From a data scientist perspective this makes totally sense. I fully agree that one should always gather as much data as possible since one can always remove data that seems to be not useful afterwards. My intention was not to say that one do not need those data or that you should not use the information which those HomRef sites emerged from. I talked to some of my colleagues yesterday and they agreed that they would expect a variant caller to produce variant calls and information/statistics related to those and all further information would be opt-in since they would have no need for this. But my team could just be the minority here and simply an opt-out option for this behavior would be highly recommended!
Hi @Npaffen @pgrosu
My sentence is written inexactly. I was thinking of the last word in the hyphen - reference in non-reference, and trying to clarify the reference calls. But this was more confusing rather than less.
Reference calls - 0/0 or ./. Variant calls - 0/1, 1/1, 1/2, 0/2, etc.
Hi @Npaffen
Yes, in phase variants, the reads are assigned a haplotag value. Briefly, in this process, a set of potential variants are scored with heuristics (no neural network) on the likelihood that they are heterozygous variants. A cluster of such variants forms a candidate seed for a haplotype. The evidence from multiple reads across multiple positions are used to identify the putative variants on that haplotype, and then reads are scored based on whether they fall into one of the haplotypes, the other, or cannot be phased. Because this haplotagging uses information from much longer stretches and more candidate variants than the individual process of variant calling, it has the advantage of a broader set of information.
This haplotagging is used to populate the information in the “haplotype channel” which is one of the inputs for DeepVariant long read data. We wrote a blog describing this channel and its impact.
Note that this process is only used to provide the information to the neural network for consider, the neural network will be able to learn when this channel is or is not reliable based on genome context, coverage, etc… the network’s call on the genotype is what finally goes into a variant.

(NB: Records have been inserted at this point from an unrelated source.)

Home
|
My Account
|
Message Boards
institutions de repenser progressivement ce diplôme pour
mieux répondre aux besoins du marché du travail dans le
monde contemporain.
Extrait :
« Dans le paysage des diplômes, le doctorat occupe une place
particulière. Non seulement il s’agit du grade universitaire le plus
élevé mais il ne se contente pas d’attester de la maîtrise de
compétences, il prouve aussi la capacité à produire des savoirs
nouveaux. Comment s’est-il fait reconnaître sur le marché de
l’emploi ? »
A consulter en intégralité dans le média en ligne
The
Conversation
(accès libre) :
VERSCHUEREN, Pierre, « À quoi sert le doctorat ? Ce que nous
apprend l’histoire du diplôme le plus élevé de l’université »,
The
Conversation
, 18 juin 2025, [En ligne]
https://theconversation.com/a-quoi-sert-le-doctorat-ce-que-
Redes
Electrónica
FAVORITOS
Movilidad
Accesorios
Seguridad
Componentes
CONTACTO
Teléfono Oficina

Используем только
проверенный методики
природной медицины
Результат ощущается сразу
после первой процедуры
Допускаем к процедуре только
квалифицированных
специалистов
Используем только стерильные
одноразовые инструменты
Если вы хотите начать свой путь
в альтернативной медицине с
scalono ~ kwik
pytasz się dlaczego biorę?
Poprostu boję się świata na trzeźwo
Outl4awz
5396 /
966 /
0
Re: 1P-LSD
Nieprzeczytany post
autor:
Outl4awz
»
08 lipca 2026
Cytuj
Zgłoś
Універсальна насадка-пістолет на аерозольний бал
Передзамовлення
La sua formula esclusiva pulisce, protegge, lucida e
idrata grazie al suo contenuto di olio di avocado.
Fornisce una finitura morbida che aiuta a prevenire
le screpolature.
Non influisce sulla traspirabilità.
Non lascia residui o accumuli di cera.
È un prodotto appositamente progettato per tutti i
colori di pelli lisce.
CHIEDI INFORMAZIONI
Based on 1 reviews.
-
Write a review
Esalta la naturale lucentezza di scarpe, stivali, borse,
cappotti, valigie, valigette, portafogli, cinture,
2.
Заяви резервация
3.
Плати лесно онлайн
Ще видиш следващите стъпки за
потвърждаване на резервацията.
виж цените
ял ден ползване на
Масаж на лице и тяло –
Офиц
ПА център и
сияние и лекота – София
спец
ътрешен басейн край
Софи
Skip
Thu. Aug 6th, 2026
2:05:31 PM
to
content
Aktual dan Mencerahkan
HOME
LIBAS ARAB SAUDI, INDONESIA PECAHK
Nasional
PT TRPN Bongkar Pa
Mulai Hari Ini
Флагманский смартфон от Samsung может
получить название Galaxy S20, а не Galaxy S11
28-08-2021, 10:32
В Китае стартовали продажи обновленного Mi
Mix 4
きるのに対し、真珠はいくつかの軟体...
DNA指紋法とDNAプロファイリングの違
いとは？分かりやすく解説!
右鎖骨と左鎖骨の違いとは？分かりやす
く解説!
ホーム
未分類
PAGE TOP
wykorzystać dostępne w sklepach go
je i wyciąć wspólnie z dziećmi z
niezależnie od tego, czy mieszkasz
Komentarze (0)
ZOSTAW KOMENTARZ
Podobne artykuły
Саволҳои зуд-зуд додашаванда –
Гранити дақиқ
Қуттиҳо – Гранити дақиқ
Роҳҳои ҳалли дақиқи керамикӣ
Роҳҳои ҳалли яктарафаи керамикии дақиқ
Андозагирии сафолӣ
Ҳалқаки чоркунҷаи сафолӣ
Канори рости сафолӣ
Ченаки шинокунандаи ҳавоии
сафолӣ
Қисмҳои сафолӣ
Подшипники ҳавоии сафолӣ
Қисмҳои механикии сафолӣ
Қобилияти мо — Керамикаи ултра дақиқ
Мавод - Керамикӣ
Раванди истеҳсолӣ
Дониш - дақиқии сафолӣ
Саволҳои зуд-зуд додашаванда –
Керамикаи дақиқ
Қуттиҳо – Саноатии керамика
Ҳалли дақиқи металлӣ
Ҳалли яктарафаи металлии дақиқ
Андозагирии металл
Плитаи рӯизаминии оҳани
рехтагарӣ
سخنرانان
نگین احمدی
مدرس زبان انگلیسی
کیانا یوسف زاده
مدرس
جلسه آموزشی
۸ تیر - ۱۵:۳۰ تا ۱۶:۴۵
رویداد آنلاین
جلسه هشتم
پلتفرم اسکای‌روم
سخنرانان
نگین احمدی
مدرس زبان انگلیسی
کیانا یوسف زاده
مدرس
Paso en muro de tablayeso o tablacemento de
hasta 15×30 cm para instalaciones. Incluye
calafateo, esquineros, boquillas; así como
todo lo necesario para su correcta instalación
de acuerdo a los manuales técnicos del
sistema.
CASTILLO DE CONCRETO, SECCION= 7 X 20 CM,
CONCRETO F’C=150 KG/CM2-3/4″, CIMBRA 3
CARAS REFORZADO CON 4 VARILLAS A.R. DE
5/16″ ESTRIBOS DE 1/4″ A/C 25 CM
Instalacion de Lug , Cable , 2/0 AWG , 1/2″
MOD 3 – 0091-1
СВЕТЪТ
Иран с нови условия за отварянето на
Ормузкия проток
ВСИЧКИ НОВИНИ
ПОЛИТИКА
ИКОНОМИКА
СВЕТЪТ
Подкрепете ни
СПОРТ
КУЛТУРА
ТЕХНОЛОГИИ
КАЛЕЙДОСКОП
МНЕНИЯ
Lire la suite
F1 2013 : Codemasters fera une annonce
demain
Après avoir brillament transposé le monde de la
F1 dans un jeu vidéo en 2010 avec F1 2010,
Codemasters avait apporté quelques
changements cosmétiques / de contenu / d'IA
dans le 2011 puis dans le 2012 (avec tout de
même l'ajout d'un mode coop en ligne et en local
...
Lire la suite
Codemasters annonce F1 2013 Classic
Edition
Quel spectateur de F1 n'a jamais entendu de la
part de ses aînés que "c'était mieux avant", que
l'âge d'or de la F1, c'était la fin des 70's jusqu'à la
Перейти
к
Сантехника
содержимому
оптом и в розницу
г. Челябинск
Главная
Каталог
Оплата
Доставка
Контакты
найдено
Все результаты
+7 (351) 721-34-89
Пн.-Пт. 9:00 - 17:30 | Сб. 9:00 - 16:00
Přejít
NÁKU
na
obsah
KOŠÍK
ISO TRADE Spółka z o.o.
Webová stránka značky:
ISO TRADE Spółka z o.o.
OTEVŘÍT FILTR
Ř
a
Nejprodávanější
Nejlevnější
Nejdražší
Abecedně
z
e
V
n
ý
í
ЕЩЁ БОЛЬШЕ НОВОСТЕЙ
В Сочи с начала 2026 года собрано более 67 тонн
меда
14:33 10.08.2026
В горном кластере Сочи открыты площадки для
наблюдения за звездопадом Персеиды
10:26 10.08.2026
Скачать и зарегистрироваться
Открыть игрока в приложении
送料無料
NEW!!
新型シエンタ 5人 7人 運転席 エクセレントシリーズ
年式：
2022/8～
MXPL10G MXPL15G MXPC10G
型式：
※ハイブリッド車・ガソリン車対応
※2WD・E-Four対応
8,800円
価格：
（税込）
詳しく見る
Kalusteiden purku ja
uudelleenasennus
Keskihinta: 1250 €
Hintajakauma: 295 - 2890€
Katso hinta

As a result, haplotag is not used as input to generate the non-ref blocks of the gVCF, and as the final variants called are still from the neural network, the definition of a variant remains the same - a position with an ALT allele that receives a non-reference (0/0 or ./.) call.
We are currently working on a deeper description of the phasing logic used in DeepVariant, which may help understand or reproduce the haplotag method more easily.
Please let me know if anything in the explanation is unclear or can be elaborated further.